Dois dias depois, enquanto os migrantes se reuniam nas proximidades, Marta e os seus colegas na recepção da Casa de Oración San José insistiram que a caravana não era nada a temer. “Eles vêm todos os anos. Eles são crentes.”
Apesar da generosidade do público para com os migrantes da América Central, a resposta oficial tem sido mista. Enquanto os Estados Unidos viola flagrantemente direito internacional que proíbe não repulsão, ou o regresso de pessoas a países onde estão em perigo, o México tem sido discretamente repatriando centro-americanos independentemente da credibilidade dos seus pedidos de asilo.

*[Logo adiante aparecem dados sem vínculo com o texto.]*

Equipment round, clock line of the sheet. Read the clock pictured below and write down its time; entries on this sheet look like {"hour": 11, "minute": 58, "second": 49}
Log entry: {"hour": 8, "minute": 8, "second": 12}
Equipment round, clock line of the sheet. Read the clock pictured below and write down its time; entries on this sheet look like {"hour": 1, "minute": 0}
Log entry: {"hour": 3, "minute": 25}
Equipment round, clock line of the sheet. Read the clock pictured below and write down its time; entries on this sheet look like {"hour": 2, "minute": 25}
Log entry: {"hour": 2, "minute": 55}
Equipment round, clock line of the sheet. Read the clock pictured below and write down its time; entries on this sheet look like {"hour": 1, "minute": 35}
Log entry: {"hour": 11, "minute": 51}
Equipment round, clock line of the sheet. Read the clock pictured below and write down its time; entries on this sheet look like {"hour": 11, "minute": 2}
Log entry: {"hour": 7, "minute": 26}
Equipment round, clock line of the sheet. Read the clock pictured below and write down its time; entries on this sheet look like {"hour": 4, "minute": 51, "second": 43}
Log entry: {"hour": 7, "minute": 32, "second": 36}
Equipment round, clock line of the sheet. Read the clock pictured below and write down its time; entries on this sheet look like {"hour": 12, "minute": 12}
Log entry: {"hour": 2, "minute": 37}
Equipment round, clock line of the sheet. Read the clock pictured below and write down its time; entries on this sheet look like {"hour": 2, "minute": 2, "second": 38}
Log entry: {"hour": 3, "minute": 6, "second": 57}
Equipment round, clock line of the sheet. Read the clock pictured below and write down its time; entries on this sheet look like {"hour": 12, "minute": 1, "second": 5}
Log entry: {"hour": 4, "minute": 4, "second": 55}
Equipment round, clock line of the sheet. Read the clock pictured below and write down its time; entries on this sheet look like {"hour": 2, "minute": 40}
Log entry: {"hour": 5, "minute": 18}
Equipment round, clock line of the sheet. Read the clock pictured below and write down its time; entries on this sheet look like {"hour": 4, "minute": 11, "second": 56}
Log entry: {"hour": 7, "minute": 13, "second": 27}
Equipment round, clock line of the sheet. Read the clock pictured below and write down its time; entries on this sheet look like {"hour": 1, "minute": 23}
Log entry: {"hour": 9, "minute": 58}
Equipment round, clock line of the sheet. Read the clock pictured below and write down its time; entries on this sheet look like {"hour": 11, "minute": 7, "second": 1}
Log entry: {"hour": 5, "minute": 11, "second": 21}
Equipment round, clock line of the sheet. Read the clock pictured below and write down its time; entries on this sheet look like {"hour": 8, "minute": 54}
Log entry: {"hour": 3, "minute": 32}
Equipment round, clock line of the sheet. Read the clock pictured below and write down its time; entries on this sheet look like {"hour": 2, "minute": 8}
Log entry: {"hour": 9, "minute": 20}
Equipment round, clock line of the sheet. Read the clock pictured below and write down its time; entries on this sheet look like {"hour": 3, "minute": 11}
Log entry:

De acordo com um relatório da Amnistia Internacional publicado em Janeiro, o governo mexicano deportou 80,353 imigrantes em 2017. AI realizou uma pesquisa e descobriu que a maioria dos imigrantes centro-americanos no México entrevistados disseram que não foram informados do seu direito de solicitar asilo e qualificaram o seu tratamento pelas autoridades mexicanas como “mau” ou “muito mau”.
Em julho de 2014, o México iniciou o seu “Programa Frontera Sur” (Programa Fronteira Sul) em resposta à pressão da administração Obama para conter o aumento de crianças centro-americanas desacompanhadas que atravessam o México e solicitam asilo nos EUA. Observe que o asilo foi concedido a menos de 1% dos menores não acompanhados detidos.
Por que o foco em números relativamente pequenos de refugiados indefesos por parte dos países mais ricos, baseado na imigração? Basilio Villagrón Pérez, que mantém um acampamento em frente ao Ministério Público da Cidade do México em homenagem aos 43 estudantes universitários desaparecidos de Ayotzinapa, explica isso como “terrorismo de Estado contra pessoas que se organizam. Os filhos dos indígenas e dos camponeses são os mais organizados e sempre reivindicam os seus direitos em protesto público.”
No caso do Via Crucis caravana, estas pessoas estão a reivindicar o seu direito de se deslocarem, de atravessarem fronteiras que não fizeram, de evitarem a violência, de procurarem uma vida melhor. Num mundo onde as grandes empresas podem operar transnacionalmente com facilidade, mas as pessoas não podem deslocar-se, mesmo que temam pelas suas vidas, temos de questionar quais são as nossas prioridades. Os migrantes da caravana recusam-se a mendigar, estão a fazer valer os seus direitos com dignidade.